On April 1, NIEHS staff led an interactive meeting with nearly 250 students at Athens Drive High School, a magnet school in Raleigh, North Carolina focused on medical sciences and global health initiatives. The scientists and students covered many of the most pressing science and health issues, including antimicrobial resistance, vaccinations, cell phone radiofrequency radiation, genetic engineering, and environmental contaminants like Gen X.
The discussion was thought-provoking and at times funny. The experience provided inspiration and background for the students as they picked research topics for their upper-level English writing projects.
“The goal is to create a hook,” said Lauren Johnson, an English teacher at the school. “These assignments are about voice and choice. The students have a chance to choose any topic that interests them…. This discussion exposed the students to many different topics and gave them firsthand information from scientists working in those areas, which is pretty catalyzing.”
At the start of the meeting, Lee named 5 different environmental health issues chosen from a list of 17 topics provided by Athens Drive teachers. For each one, she asked the students to raise their hands if they had ever heard of them.
“I am impressed,” she said as students’ hands shot into the air. “This is a group interested in current events.” Lee has visited Athens Drive many times since NIEHS helped it transition into a magnet school in 2016.
Also in attendance was Cheryl Moy, Ph.D., a STEM (science, technology, engineering, and math) teaching assistant professor at the University of North Carolina at Chapel Hill. She observed the events, to learn about ways to adapt her methods from college to high school students.
During the session, the scientists discussed not just what they know, but how they know what they know. For example, they described the 2018 National Toxicology Program cell phone study that linked high doses of cell phone radiofrequency radiation to tumor development in male rats.
The same critical thinking skills used to draw conclusions in that report could also be used to compose the students’ English papers, the researchers explained.

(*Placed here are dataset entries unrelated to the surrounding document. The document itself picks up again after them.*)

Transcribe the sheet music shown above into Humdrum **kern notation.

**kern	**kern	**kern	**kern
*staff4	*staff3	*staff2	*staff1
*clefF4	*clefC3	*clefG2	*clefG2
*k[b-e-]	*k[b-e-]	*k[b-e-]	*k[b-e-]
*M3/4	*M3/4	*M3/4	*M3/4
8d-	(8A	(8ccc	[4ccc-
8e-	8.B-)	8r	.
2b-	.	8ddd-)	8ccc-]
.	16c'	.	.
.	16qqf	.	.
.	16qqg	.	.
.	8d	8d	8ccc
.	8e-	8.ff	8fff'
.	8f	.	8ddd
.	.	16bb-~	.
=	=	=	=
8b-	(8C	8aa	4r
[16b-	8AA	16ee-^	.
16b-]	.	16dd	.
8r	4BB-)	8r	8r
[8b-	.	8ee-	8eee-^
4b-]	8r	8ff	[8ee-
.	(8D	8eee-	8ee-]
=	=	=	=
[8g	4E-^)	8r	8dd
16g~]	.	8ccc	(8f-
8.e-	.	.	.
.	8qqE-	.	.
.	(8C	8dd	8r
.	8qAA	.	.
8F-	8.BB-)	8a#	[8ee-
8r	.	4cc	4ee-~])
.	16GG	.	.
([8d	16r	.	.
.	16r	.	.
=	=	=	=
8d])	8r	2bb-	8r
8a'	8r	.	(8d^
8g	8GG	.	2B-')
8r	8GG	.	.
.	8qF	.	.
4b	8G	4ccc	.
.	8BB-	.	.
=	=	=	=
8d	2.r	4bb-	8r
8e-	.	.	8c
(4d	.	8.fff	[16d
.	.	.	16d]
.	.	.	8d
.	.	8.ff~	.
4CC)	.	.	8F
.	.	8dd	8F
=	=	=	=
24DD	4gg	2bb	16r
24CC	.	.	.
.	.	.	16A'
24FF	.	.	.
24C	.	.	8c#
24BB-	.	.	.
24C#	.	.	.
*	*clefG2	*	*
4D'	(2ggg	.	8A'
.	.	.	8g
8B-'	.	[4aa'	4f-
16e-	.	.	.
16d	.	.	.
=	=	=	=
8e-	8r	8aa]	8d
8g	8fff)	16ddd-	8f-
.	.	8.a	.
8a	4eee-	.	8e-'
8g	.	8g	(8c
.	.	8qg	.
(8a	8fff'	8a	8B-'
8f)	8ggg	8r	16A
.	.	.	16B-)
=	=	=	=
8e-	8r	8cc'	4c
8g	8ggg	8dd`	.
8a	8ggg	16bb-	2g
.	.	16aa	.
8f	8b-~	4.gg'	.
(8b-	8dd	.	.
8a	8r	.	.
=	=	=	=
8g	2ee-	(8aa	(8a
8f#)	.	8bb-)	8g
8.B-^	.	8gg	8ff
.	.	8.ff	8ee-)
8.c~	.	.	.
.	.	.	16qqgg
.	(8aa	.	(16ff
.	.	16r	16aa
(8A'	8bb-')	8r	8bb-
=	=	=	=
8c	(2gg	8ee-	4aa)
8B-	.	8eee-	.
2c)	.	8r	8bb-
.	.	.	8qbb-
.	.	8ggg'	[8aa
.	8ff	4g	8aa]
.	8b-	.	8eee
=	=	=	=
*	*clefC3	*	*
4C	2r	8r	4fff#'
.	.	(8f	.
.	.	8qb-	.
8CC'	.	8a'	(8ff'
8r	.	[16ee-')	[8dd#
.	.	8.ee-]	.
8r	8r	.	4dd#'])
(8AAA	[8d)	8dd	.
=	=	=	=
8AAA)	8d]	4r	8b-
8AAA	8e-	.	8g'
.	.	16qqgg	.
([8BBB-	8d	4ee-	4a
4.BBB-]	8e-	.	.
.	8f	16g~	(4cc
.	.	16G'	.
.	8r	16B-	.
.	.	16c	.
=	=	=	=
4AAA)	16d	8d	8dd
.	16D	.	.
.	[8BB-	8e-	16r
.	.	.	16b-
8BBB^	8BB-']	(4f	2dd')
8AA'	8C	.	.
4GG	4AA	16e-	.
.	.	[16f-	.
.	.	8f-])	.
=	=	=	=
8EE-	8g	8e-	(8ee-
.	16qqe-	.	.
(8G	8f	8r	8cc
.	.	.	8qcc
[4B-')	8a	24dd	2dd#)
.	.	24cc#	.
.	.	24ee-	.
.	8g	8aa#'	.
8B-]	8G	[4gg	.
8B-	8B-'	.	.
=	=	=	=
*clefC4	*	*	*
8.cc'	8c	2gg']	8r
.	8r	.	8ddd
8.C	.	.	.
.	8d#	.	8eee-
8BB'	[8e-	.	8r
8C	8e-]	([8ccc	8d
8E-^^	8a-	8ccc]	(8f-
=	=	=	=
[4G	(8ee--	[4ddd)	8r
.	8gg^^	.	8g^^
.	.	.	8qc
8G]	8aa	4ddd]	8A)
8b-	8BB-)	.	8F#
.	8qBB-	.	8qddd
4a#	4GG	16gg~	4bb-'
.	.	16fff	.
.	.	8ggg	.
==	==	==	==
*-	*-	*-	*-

“Gather your data and resources, and choose a side on a topic,” said Cannon. “When you get that data, you have to be very critical. Even if a scientist says it is so, question it. Always read papers with skepticism and with a critical eye.”
Cannon shared his personal opinion that the biggest issue with cell phones is not the radiation per se, but rather the time spent away from other health-promoting activities. One student in the front row looked at her phone and announced that her weekly screen time total was 38 hours, prompting laughter from the rest of the audience.
“I would have given anything to have this as a high schooler. This is awesome!” said Tonya Hinton, magnet coordinator at the school.
The relationship between the school and the institute extends beyond English class. On April 8, members of the school’s Spanish Club visited NIEHS and met with scientists and staff who spoke with them in Spanish about the institute’s research and operations.
(Marla Broadfoot, Ph.D., is a contract writer for the NIEHS Office of Communications and Public Liaison.)